Every year, the Kaiser Family Foundation and the Health Research & Educational Trust produce the leading survey of employee health benefits. Yesterday, KFF and HRET issued their survey of health benefits in 2010 with a news release that begins:
Family Health Premiums Rise 3 Percent to $13,770 in 2010…
Premiums rose by just 3 percent? Great news! Last year, KFF/HRET guesstimated that the average cost of family coverage could hit $14,539 in 2010. Working families saved hundreds of dollars!
Not so fast, says KFF/HRET. The main reason premiums rose less than expected is that “businesses have been shifting more of the costs of health insurance to workers through … deductibles and other cost-sharing,” said KFF president and CEO Drew Altman. Actually, deductibles and other cost-sharing do not shift health insurance costs; they reduce the amount of insurance. What they shift is the cost of health care, from the insurance pool to individual members of the pool.

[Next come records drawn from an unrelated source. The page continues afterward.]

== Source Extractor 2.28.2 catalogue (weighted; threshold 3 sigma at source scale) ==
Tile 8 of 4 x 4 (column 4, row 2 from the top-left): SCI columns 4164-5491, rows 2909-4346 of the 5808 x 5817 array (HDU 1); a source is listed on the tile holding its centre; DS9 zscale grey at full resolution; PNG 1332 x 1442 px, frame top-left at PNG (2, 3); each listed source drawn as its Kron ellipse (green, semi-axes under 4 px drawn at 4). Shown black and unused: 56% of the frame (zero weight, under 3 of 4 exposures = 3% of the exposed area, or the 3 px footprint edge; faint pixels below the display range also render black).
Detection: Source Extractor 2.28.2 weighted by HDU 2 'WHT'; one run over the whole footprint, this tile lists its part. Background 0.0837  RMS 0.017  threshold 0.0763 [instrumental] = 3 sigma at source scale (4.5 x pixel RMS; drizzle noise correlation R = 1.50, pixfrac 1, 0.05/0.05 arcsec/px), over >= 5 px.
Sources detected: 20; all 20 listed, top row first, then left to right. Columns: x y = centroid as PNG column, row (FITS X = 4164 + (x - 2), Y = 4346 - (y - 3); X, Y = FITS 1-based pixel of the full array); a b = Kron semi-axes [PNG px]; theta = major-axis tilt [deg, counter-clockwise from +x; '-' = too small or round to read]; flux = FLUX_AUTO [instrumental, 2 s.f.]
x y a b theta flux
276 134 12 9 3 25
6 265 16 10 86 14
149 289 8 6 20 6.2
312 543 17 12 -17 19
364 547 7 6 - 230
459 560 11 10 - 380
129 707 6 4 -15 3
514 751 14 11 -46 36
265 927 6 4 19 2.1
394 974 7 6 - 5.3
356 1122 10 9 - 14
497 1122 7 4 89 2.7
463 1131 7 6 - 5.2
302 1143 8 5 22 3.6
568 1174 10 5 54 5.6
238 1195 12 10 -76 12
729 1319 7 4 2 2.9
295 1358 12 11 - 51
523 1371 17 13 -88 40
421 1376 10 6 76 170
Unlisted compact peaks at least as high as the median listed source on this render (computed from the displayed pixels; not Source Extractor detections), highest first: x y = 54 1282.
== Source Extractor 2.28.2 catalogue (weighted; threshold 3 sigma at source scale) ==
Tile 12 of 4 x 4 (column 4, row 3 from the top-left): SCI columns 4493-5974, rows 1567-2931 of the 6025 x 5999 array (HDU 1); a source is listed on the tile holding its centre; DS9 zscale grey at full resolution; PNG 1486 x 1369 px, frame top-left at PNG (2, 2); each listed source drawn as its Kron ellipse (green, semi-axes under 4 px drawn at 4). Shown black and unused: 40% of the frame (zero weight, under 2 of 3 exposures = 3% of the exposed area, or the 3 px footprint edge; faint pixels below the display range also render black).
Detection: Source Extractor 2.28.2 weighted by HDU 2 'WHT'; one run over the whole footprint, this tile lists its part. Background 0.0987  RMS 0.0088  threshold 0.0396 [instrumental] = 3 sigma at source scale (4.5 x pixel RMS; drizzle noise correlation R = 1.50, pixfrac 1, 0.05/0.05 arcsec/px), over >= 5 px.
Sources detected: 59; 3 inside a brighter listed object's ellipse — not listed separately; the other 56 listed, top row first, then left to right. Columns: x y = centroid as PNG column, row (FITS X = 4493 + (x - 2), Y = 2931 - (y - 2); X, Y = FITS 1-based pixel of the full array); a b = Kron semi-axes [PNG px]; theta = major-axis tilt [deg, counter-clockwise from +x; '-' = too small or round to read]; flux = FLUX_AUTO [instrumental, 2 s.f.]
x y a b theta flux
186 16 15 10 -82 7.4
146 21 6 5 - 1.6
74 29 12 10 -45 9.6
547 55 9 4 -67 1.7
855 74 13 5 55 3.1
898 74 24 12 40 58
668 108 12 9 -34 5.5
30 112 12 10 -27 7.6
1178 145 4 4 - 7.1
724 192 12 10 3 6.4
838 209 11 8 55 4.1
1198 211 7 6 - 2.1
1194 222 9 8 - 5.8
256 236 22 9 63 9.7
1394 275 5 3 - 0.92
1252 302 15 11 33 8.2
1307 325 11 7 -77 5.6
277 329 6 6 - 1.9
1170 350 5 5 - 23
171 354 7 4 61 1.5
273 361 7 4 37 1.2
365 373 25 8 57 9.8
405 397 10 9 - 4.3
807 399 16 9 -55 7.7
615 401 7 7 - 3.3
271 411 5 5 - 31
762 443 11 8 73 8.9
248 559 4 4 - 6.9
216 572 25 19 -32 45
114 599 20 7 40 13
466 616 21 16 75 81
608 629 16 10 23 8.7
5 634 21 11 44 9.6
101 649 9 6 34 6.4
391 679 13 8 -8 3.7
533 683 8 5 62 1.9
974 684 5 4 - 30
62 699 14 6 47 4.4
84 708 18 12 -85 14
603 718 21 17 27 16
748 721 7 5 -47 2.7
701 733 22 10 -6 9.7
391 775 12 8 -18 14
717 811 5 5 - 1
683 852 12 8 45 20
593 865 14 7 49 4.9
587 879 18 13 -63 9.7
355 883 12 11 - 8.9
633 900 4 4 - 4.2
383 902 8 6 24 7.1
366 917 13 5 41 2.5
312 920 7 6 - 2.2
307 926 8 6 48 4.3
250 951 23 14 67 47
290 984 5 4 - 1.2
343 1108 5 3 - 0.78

Nevertheless, greater cost-sharing does appear to be a significant factor behind the minimal growth in premiums:
Many employers are … raising the annual deductibles workers must pay before their health plans begin to share most health care costs. A total of 27 percent of covered workers now face annual deductibles of at least $1,000, up from 22 percent in 2009, the survey finds. Among small firms (3–199 workers), 46 percent face such deductibles…
Among other plan types, only consumer-driven plans (which are high-deductible plans that also include a tax-preferred savings options such as a Health Savings Account or Health Reimbursement Arrangement) saw growth in their market share. Such plans now enroll 13 percent of covered workers, up from 8 percent last year…
“Consumer-driven plans have clearly established a foothold in the employer market, tripling their market share from 4 percent in 2006 to 13 percent today,” said study lead author Gary Claxton, a Kaiser vice president and director of the Healthcare Marketplace Project.
“This may be helping to stem the rapid rise in premiums that we saw in the early 2000s, but it also means employer coverage is less comprehensive,” says Altman.
Yes, and that’s generally good news too. Federal tax law encourages workers to increase their consumption of employer-sponsored insurance at the expense of other stuff they value more. In a 2004 study for the Cato Institute, Christopher Conover estimated the tax preference for employer-sponsored insurance leaves Americans more than $100 billion worse off each year. That same tax preference also fuels the “relentless” rise in health insurance premiums. The trend toward greater cost-sharing shows that private markets are responding to rising prices the way they should: by limiting consumption of low-value items.
Maulik Joshi, who is “president of HRET and senior vice president for research at the American Hospital Association,” worries, “High out-of-pocket expenses … affect health care decisions for patients… [H]ouseholds will face difficult choices, like forgoing needed care, or reexamining how they can best care for their families.” Exactly. Someone needs to choose between health care and other uses of money. Avoiding those difficult choices is not an option. The best available evidence suggests that consumers do a remarkably good job with those decisions. The only lamentable part is that employers are deciding how to make health insurance less comprehensive (greater cost-sharing vs. managed-care controls), instead of workers making those decisions for themselves.
But isn’t this generally good news? Apparently not to the folks at KFF and HRET. In a subsequent post, I’ll explore the negative spin they put on what their survey found.